2015 is a record year for European real estate investment activity (Spain up 36%)

European commercial real estate (CRE) investment activity was greater in 2015 than in any other year, according to Cushman & Wakefield’s latest investment market report.

European investment activity totalled EUR70 billion in Q4 2015, a 24 per cent increase on Q3 2015, which helped push the full year total to EUR246 billion, the highest level on record, and surpassing the previous peak of EUR230 billion in 2007. 
Magali Marton, joint report author and a director of Research at Cushman & Wakefield, says: “Investment activity continues to grow across all markets. While the UK, continues to attract the biggest share of activity, the strongest growth in volumes has been located elsewhere as investors diversify their targeted locations.

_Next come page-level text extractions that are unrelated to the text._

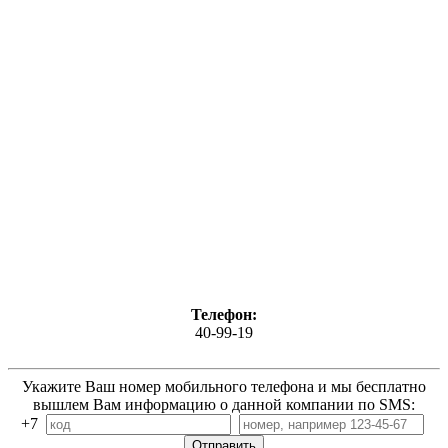
Телефон:
40-99-19
Укажите Ваш номер мобильного телефона и мы бесплатно
вышлем Вам информацию о данной компании по SMS:
+7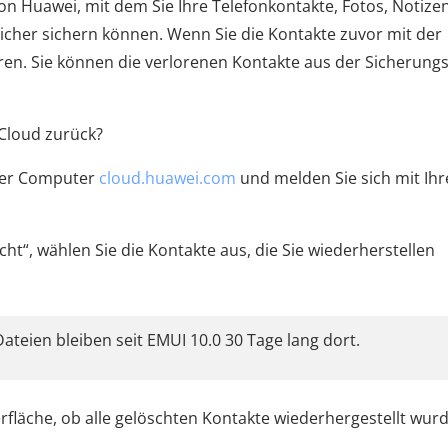
on Huawei, mit dem Sie Ihre Telefonkontakte, Fotos, Notizen
icher sichern können. Wenn Sie die Kontakte zuvor mit der
ren. Sie können die verlorenen Kontakte aus der Sicherung
Cloud zurück?
oder Computer
cloud.huawei.com
und melden Sie sich mit Ihr
scht“, wählen Sie die Kontakte aus, die Sie wiederherstellen
ateien bleiben seit EMUI 10.0 30 Tage lang dort.
erfläche, ob alle gelöschten Kontakte wiederhergestellt wur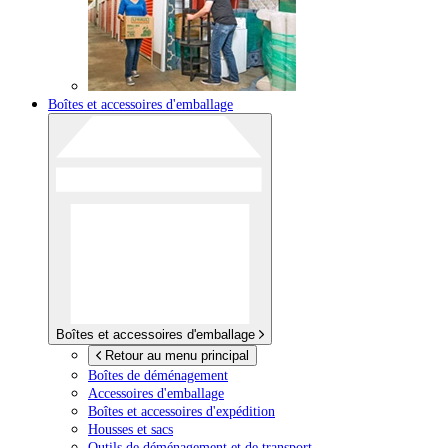
Boîtes et accessoires d'emballage
Boîtes et accessoires d'emballage
Retour au menu principal
Boîtes de déménagement
Accessoires d'emballage
Boîtes et accessoires d'expédition
Housses et sacs
Outils de déménagement et de transport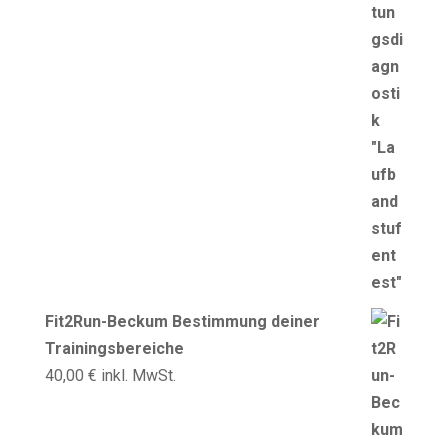
Fit2Run-Beckum Bestimmung deiner
Trainingsbereiche
40,00
€
inkl. MwSt.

“Of the major markets, Germany posted volumes of EUR53 billion in 2015, a 41 per cent increase on 2014 levels. The peripheral markets of Italy (+ 67 per cent to EUR8 billion) and Spain (+ 36 per cent to EUR11 billion) also registered strong year on year growth. In contrast volume growth was particularly low in the CEE with a mere 6 per cent rise to EUR6.8 billion in 2015. However the region, and Poland in particular, experienced a strong final quarter with more product coming to the market, satisfying investor appetite.”
Growth in investment was evident from all sources, although the strongest growth remained from cross border sources. European cross border investment was up 42 per cent over the year to EUR45 billion with non-European investors adding a further EUR76 billion (+32 per cent year on year). With fewer sales non-Europeans remained the only net positive investors in 2015.
Nigel Almond, a Director of Research at Cushman & Wakefield, adds: “Whilst the volume of non-European investment continues to grow across all markets, the balance of power is now shifting away from the UK and London. The UK’s share of non-European investment slipped from 53 per cent in 2013 to 44 per cent in 2015, with Germany the main beneficiary with its share rising from 15 per cent to 20 per cent. With many non-European investors having established their presence in the UK, they are now pushing out with more vigour into the continent.  Peripheral markets (Ireland, Spain and Italy) attracted a further 10 per cent.”
Unlisted funds continue to dominate representing just under half of activity on the buy side as funds focus on deploying their raised capital. Strong investment in Q4 saw funds grow their holdings across Europe with net investment of EUR12 billion in 2015. Both listed companies and institutions – insurance companies in particular - were net buyers over the year, despite being slight net sellers in Q4. Private companies and other investors sit at the other end of the spectrum and remained the biggest net sellers.
Marton adds: “Looking forward we remain positive in our outlook for the market. The strong weight of capital remains and the lower for longer interest rate environment and QE (quantitative easing) on the continent will maintain the attractiveness of CRE across the region with volumes set to rise by a further 5-10 per cent to surpass EUR260 billion in 2016.”